Task directions - Copy the part of the blog post about the mouse below, starting with "Everything happens for" and going on through "threw it out.".

Text -
::::::

Everything happens for a reason. After making several attempts a month ago to finish my mouse story as promised, I realized that the third installment in no way measured up to the first two. The first two were funny and silly. I had a hard time making the third one even remotely amusing since I could sum it up in one sentence:
I caught the mouse, and I threw it out.
Lots of people brought up the story to me in person or through email, which really surprised me, because this blog of mine? I wouldn't recommend it to anyone, really. But after explaining the situation to the people kind enough to inquire, I was handed several different nuggets of advice, my favorite being:
Steve: "Just put on your blog: 'Mouse Story Part 3. I told the mouse I was going to write about him in my blog, and he eventually died of boredom waiting for me to finish, and then I threw him away. THE END.'"
---
I left off with my naive hope that the live traps would work, and I'd soon be humming "Born Free" as I released him back into the wild, and he scampered into the sunset, persumably having learned his lesson about inhabiting homes and thankful the one he did inhabit was occupied by such a kind and sympathetic animal lover. When I went home for lunch that day, the traps were closed again, the peanut butter eaten, and the mouse long gone. It took me a mere moment to drop the hippie mindset - the mouse had really pissed me off now, if for the only reason that I love peanut butter, and I had wasted four undeserving globs of it on him.
Still on my lunchbreak, I returned to the hardware store I had visited just two days before, and - of course - the same salespeople were working. They all recognized me and asked how my hunt was going... I said I was done screwing around. It was time to get serious. They laughed, and I expertly made my way to the back of the store, heading straight for the pest control aisle. This time, I didn't cringe when I saw the glue traps and the box of poison. I went straight for the spring-loaded kind, picked up two double packs, and headed for the register. The same man once again wished me "happy hunting" as I left, and I returned home to lay my traps. I parted with four more globs of peanut butter. I returned to my office to finish the last three-and-a-half hours of my Friday, fuming and praying that when I caught the sucker, it wouldn't be too disgusting.

::::::

Collected data
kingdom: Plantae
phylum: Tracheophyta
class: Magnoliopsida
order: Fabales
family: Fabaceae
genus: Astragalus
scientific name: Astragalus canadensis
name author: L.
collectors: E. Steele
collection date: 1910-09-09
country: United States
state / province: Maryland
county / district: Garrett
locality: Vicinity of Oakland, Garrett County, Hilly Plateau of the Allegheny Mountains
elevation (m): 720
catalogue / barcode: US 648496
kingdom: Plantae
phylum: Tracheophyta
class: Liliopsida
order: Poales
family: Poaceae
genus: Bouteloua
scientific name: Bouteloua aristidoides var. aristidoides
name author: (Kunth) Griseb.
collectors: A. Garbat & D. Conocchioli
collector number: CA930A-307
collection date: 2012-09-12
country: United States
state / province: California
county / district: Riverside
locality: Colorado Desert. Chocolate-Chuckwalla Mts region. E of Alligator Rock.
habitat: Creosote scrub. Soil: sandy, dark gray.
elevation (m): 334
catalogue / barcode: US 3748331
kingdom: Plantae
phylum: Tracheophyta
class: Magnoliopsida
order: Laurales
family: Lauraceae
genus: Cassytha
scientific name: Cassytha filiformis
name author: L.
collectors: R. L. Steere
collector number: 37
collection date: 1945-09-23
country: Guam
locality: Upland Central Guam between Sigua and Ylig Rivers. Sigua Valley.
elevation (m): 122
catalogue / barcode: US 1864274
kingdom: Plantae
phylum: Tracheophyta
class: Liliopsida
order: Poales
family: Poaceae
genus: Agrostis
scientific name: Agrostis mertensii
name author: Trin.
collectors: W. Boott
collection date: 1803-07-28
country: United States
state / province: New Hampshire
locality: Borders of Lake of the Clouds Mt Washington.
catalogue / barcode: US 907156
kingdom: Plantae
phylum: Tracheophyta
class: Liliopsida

::::::

Answer in full -
Everything happens for a reason. After making several attempts a month ago to finish my mouse story as promised, I realized that the third installment in no way measured up to the first two. The first two were funny and silly. I had a hard time making the third one even remotely amusing since I could sum it up in one sentence:
I caught the mouse, and I threw it out.